After you left for Cal, K sent me a note and we met at the Blue Danube. He wanted me to get you to talk to him or write to him. He said all sorts of things about how much he cared for you, sleepless nights, restless wanderings, lovelorn longings, the lot. He spoke very convincingly, and I felt quite sorry for him. But he must be rather practised at that sort of thing, because he was seeing another girl — at the Red Fox — on about the same day. You told me he doesn’t have a sister, and anyway, it’s clear from my informant, who is completely reliable, that he wasn’t behaving in a particularly brotherly way. I was surprised how furious I was to hear of this, but in a way I was glad that this made things quite clear. I made up my mind to fire him up face to face, but found he’d disappeared from town on some university cricket tour, and anyway now I don’t think it’s worth the stress and bother.
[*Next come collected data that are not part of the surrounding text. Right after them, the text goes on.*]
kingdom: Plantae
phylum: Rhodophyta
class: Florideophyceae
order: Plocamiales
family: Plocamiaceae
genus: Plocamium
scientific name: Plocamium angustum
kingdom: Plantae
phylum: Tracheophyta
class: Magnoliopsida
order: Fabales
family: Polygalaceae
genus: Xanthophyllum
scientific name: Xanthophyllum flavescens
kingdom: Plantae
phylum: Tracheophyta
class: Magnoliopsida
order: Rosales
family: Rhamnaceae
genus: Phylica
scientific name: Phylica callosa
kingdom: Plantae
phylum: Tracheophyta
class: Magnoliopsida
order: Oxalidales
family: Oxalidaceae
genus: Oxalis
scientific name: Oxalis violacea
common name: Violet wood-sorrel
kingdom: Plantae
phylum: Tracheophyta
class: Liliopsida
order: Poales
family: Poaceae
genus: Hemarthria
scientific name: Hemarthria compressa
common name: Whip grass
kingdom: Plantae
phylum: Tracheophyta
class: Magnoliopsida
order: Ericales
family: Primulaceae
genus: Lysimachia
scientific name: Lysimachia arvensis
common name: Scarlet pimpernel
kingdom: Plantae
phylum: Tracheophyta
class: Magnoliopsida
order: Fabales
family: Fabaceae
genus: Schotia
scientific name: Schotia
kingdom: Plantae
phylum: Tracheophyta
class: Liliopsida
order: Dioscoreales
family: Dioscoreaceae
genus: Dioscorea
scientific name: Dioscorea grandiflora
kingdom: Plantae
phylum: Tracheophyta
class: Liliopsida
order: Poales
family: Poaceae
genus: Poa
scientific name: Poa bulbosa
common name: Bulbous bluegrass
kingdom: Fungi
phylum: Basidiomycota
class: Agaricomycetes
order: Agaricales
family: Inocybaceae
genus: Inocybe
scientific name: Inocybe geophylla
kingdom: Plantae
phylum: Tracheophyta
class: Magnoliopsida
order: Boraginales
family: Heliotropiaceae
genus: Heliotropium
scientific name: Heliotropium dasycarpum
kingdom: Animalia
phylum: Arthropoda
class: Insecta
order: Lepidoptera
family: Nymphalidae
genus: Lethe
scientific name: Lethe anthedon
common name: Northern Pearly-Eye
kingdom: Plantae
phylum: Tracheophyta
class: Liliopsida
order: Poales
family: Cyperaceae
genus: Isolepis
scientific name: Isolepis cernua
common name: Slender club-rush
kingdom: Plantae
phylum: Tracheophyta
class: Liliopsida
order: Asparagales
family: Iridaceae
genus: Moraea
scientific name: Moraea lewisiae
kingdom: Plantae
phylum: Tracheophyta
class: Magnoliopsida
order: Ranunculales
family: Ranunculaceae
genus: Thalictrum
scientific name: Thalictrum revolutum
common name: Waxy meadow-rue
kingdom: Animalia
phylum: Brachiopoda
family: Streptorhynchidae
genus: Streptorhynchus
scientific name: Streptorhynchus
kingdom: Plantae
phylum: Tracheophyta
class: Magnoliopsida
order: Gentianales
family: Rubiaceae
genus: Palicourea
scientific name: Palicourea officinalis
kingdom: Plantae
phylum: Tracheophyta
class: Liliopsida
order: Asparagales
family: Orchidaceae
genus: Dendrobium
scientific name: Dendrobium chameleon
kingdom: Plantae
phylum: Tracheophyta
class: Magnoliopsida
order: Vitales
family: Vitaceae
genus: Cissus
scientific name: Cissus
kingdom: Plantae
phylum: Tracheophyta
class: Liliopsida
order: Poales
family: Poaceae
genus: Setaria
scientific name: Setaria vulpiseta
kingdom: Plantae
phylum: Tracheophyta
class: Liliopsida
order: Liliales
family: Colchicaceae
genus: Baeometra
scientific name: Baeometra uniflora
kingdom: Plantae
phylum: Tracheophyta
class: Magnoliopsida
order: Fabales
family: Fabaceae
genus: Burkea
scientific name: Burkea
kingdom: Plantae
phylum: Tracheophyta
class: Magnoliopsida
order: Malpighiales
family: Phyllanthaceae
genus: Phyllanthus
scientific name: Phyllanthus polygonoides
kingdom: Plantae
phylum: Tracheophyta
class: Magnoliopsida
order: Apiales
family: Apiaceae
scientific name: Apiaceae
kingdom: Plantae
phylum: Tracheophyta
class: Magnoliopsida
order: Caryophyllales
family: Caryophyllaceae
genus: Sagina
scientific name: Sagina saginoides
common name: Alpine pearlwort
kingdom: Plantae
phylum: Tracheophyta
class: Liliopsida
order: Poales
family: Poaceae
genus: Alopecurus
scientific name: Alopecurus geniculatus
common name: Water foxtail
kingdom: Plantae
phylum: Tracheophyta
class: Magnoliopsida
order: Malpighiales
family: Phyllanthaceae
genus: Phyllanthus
Now, please, Lata, don’t let this open up all the old wounds. Just treat it as confirmation of the course of action you’ve chosen. I’m sure we women make things far worse for ourselves by dwelling endlessly on matters that are best pushed aside. This is my professional opinion too. Some moderate mooning is OK, but please, no perennial pining! He isn’t worth it, Lata, and this proves it. If I were you, I would just crush him with the flat of my spoon into mashed potatoes and forget him entirely.

Now for other news.

What with elections coming up, everything is bubbling and swirling around here, and the Socialist Party is mapping out policies and strategies and quackeries and sorceries with the best of them. I attend all the meetings, and canvass and campaign, but I am rather disillusioned. Everyone is involved in pushing himself forward, spouting slogans, making promises, and not bothering about how these promises are to be paid for, let alone implemented. Even sensible people seem to have gone off their heads. One fellow here used to talk a good deal of sense before, but he froths so much and makes such ‘big-big eyes’ that I’m sure he is quite certifiable now.